Within this chaos, as if in a bubble, the White House is doing extensive work on one issue that has to do with us: How to bring Israel and the Palestinians back to the negotiating table and fulfill Trump’s grandiose ambition to reach a historic peace agreement that would echo throughout the region and the entire world. He seems obsessed with this issue, perhaps because his predecessors failed and he wants to show that he—the great Donald—is the only one who can do it.
Through secret channels and indirect paths, Trump is negotiating with Saudi Arabia, which he sees as a key state for the creation of a Sunni front against Iran. Obama approached the issue with a sense of mission, with a world view, an aspiration for justice and ideals: He wanted to put an end to the Palestinian suffering and save Israel and help it retain its status as a Jewish democratic state.
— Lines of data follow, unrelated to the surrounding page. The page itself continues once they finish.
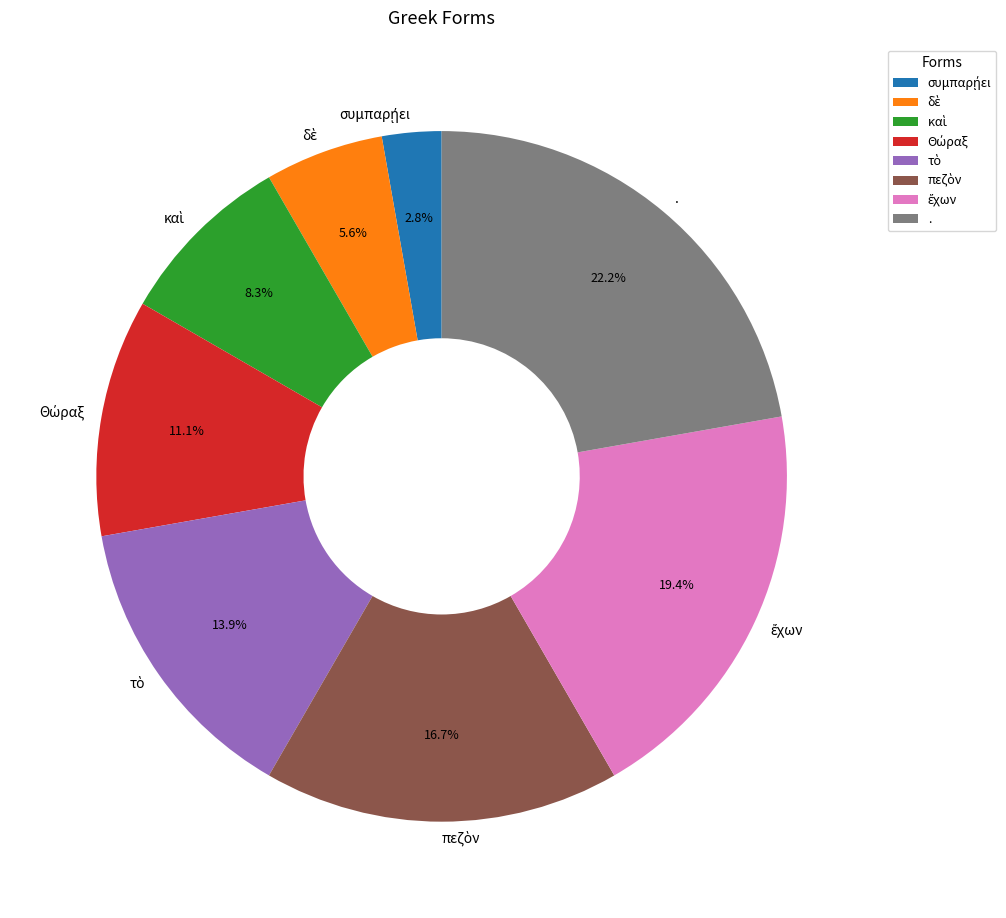

What is the largest slice in the pie chart?

.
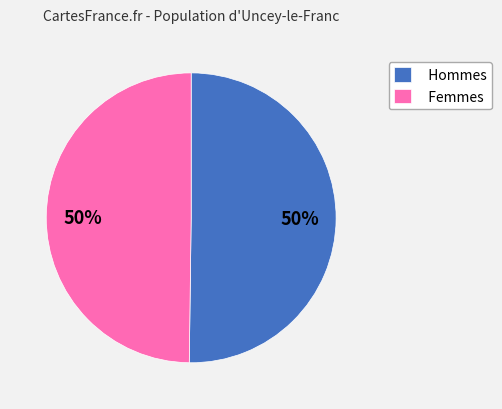

To the nearest percent, what portion does Femmes represent?

50%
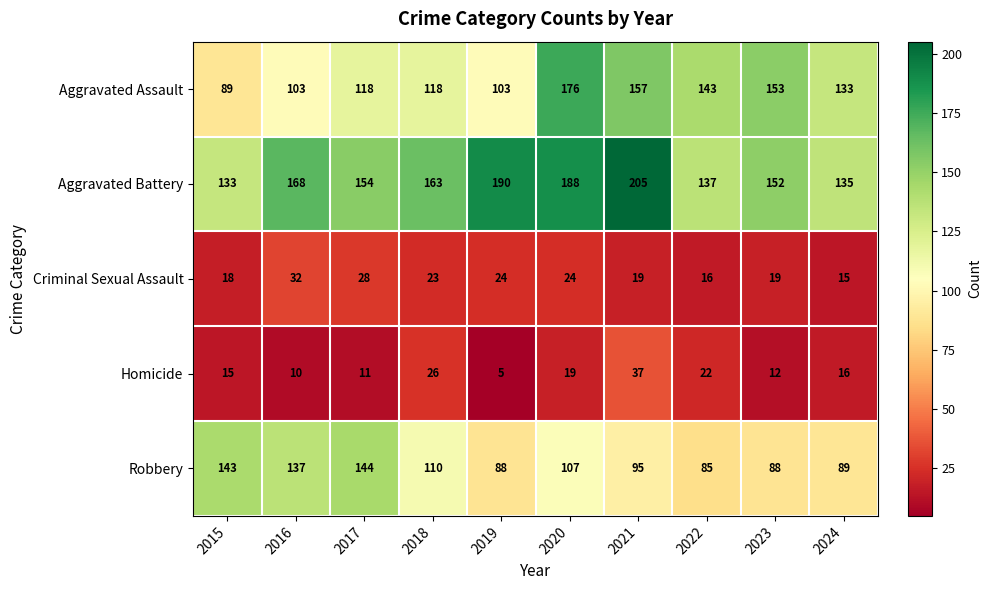

True or false: Criminal Sexual Assault has a value of 6 at 2023.

False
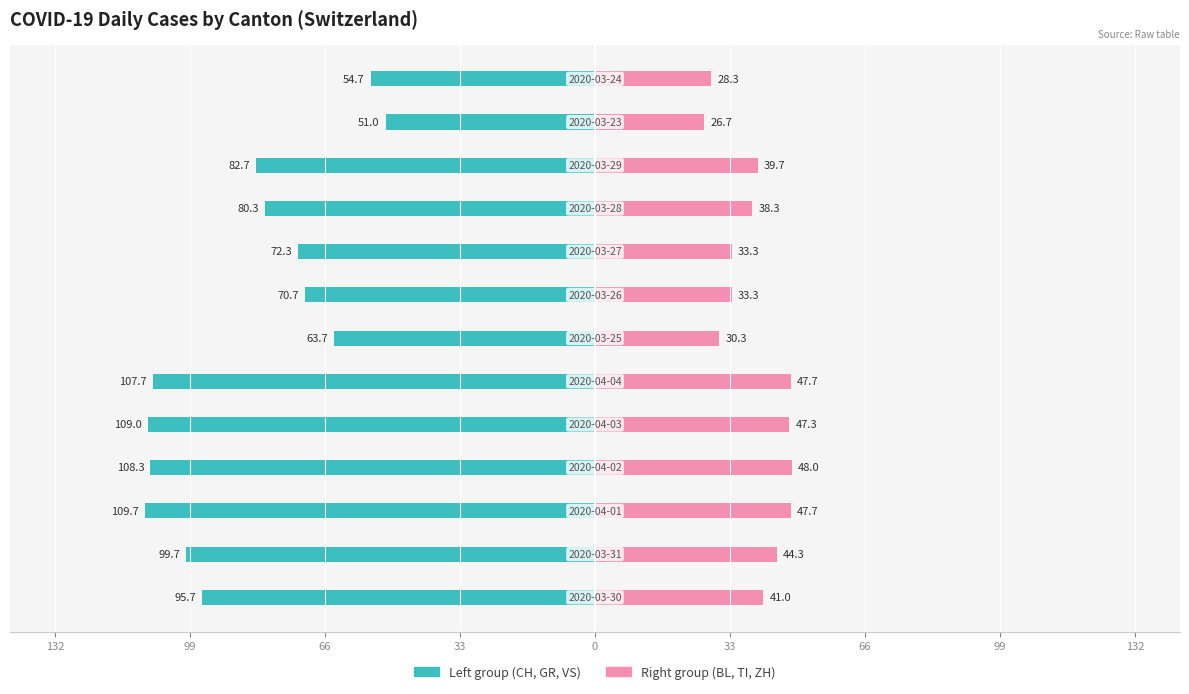

Rank the series at 99 from lowest to highest value.

Left group (CH, GR, VS), Right group (BL, TI, ZH)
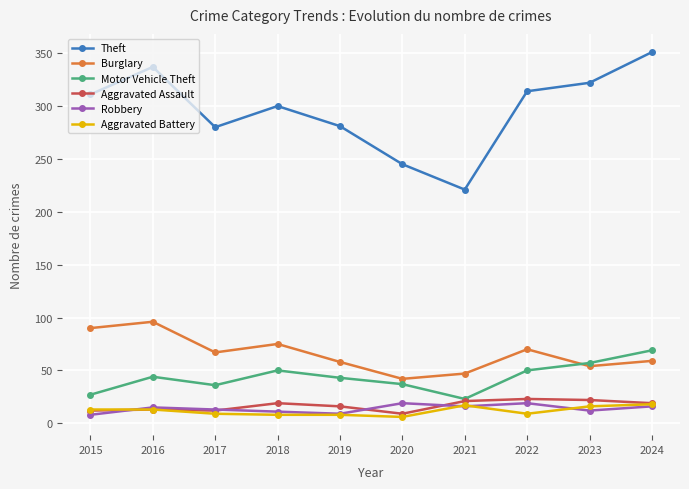

True or false: Burglary and Motor Vehicle Theft intersect in this chart.

True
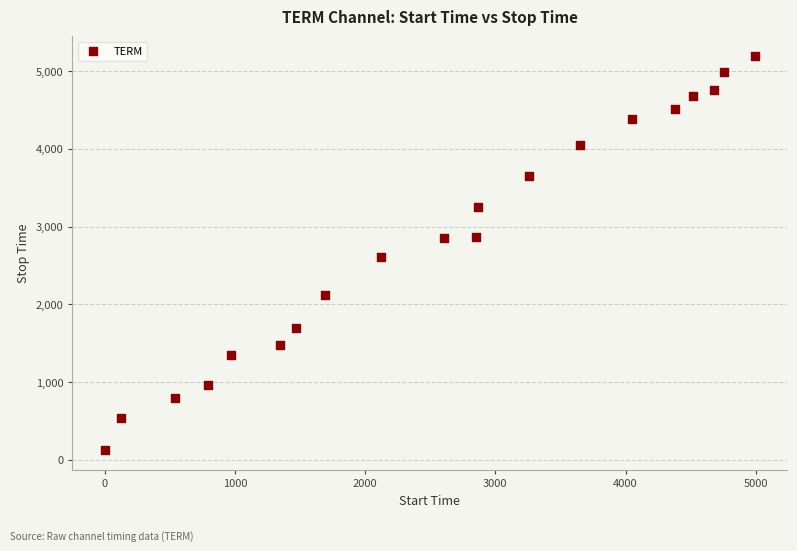

What is the range of X values (max minus min)?

4989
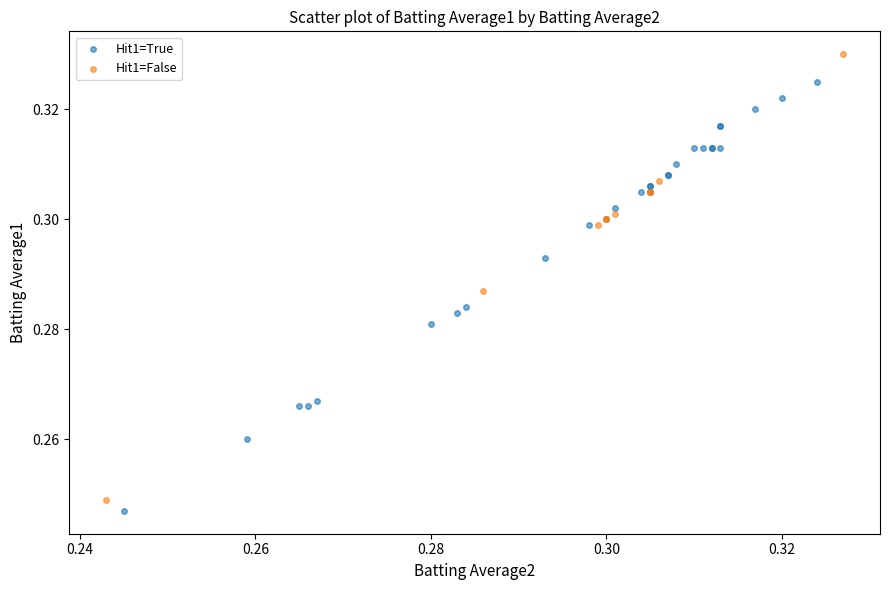

Which series contains the highest Y value?

Hit1=False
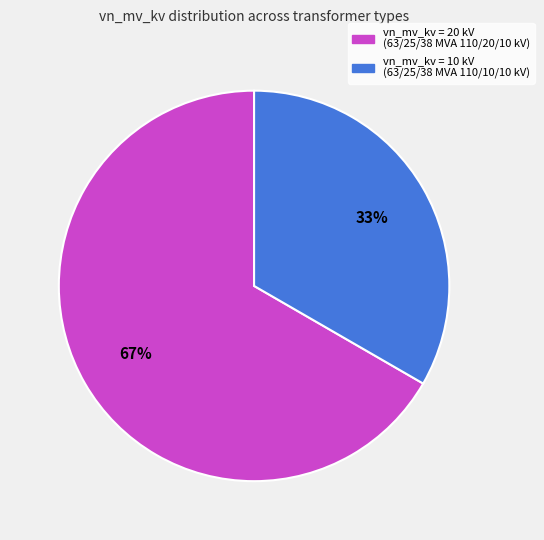

How many slices are in this pie chart?

2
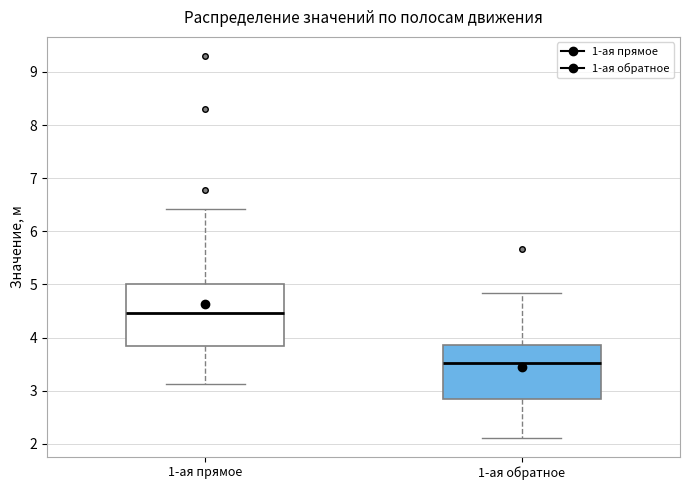

Which box has the lowest median line?

1-ая обратное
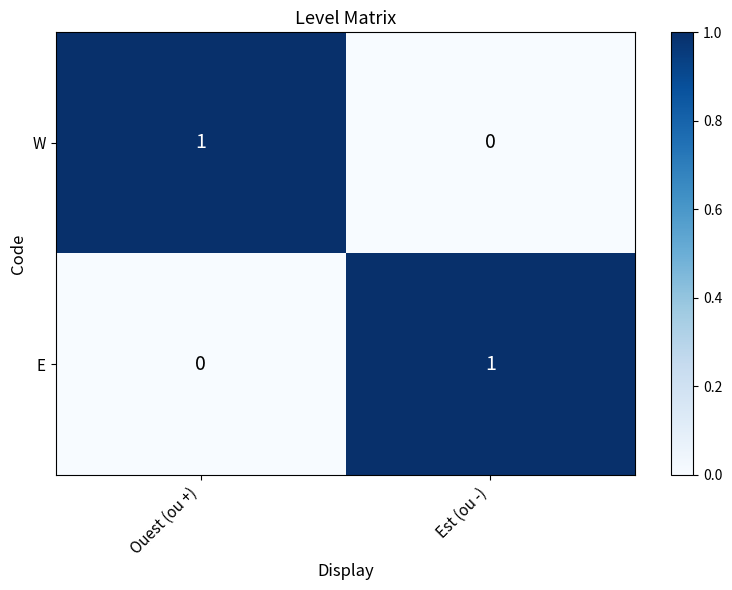

True or false: E has a value of 0 at Est (ou -).

False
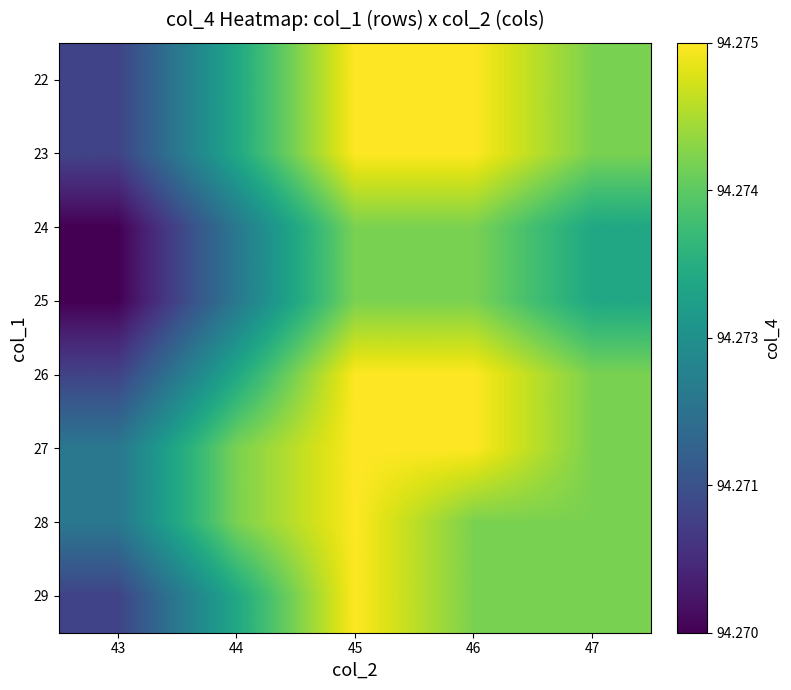

Reading right to left, what are all the values shown in this chart?

22: 47=94.3	46=94.3	45=94.3	44=94.3	43=94.3
23: 47=94.3	46=94.3	45=94.3	44=94.3	43=94.3
24: 47=94.3	46=94.3	45=94.3	44=94.3	43=94.3
25: 47=94.3	46=94.3	45=94.3	44=94.3	43=94.3
26: 47=94.3	46=94.3	45=94.3	44=94.3	43=94.3
27: 47=94.3	46=94.3	45=94.3	44=94.3	43=94.3
28: 47=94.3	46=94.3	45=94.3	44=94.3	43=94.3
29: 47=94.3	46=94.3	45=94.3	44=94.3	43=94.3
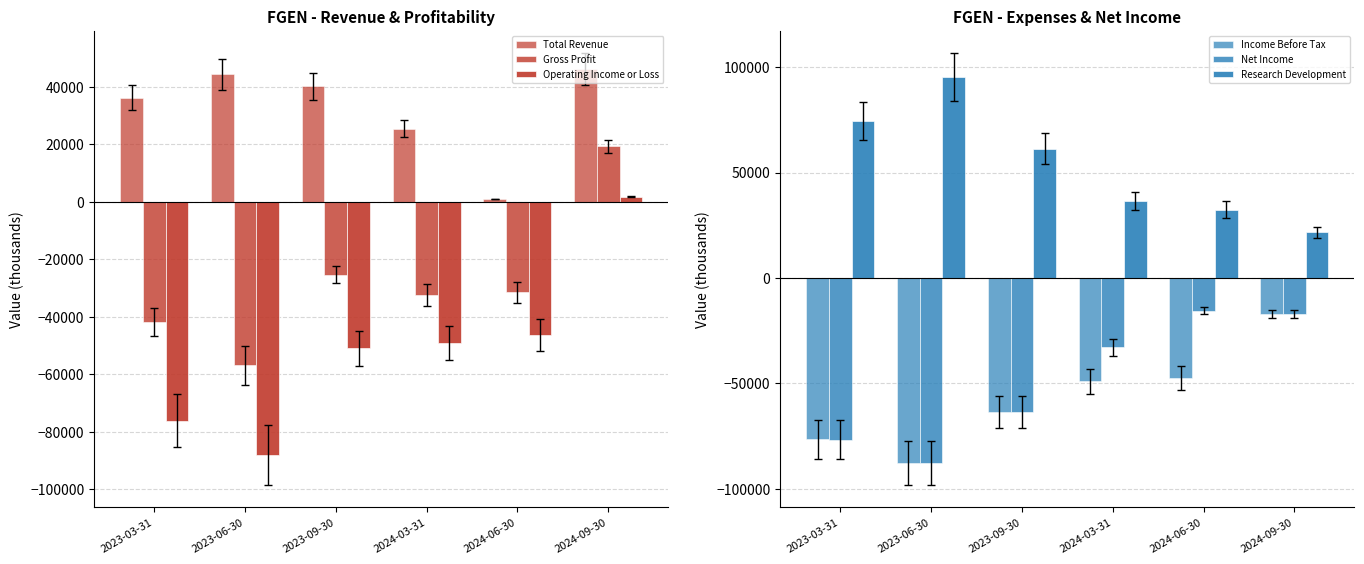

What is the total value across all series at 2024-09-30?

54900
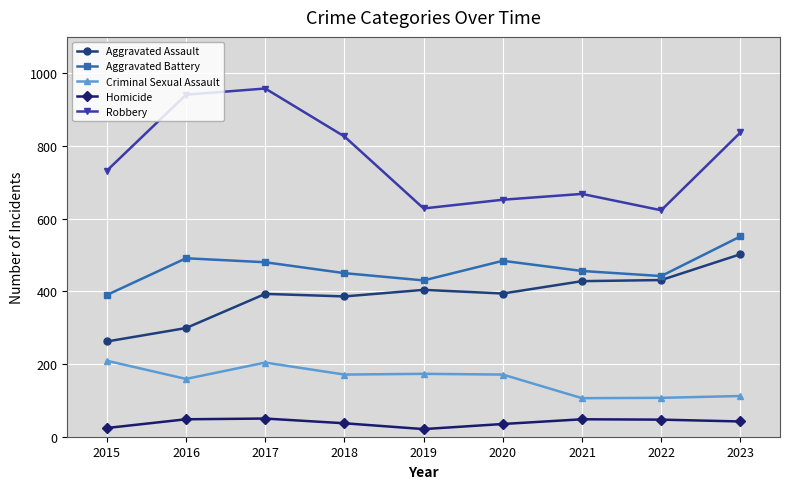

True or false: Robbery and Aggravated Battery cross at least once.

False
Israelis saw him as an enemy. Now, with Trump’s activeness, the Israeli Right will likely miss Obama. Because Obama approached the issue with the composure of a leader searching for a solution, while Trump is bursting forth restlessly, and it’s not exactly clear why he is so obsessed with this issue, when he hasn’t even started picking up the pieces of torn America.
Trump is looking at the map of the Middle East through the eyes of a real estate mogul: He will parcellate the West Bank, measure lands, draw borders, and he is the one who will cut the ribbon. The man who is unable to read an intelligence document with more than nine paragraphs is not interested in the details, in the history, in the complexity and in the drives of the region’s people. His vision is to see towers rising on both sides of the Green Line, with water fountains and marble everywhere. That’s what he’s familiar with.
Diplomats from Washington briefed Palestinian President Mahmoud Abbas ahead of his phone call with Trump: Don’t fight him, don’t argue and don’t you dare whine that he is on Prime Minister Benjamin Netanyahu’s side. All he wants is to receive love and recognition, because he is the admired Donald. Abbas took the advice to heart, and the conversation yielded both an understanding and an invitation to the White House.
The talks will continue, and the aim is to make a bombastic move of organizing a regional conference. The formula that would make it possible, according to the working plan at the White House, is that Trump will get Netanyahu to avoid building new settlements, give Abbas his word that the American embassy will not move to Jerusalem, make Saudi Arabia, Egypt and Jordan partners in the talks, and will try to do what he believes he can—bring about a peace agreement.
Why is Trump gambling on this issue? Because he needs a foreign policy achievement, and not because he really cares. He wants a grandiose deal, and he is approaching the issue with no sentiments whatsoever. As far as he’s concerned, failure means a bleeding wound to his ego. He won’t let that happen. He will try to subdue not only Abbas, but also Netanyahu, because as he learned in the business world: “friends get no discounts.”
Netanyahu, who can’t and doesn’t want this, will try to play for time, because he knows that when Trump fails to do something his way, he turns away and goes looking for a different toy. Although the White House wants this very much, it’s hard to believe that the time has arrived for history to be made in the region.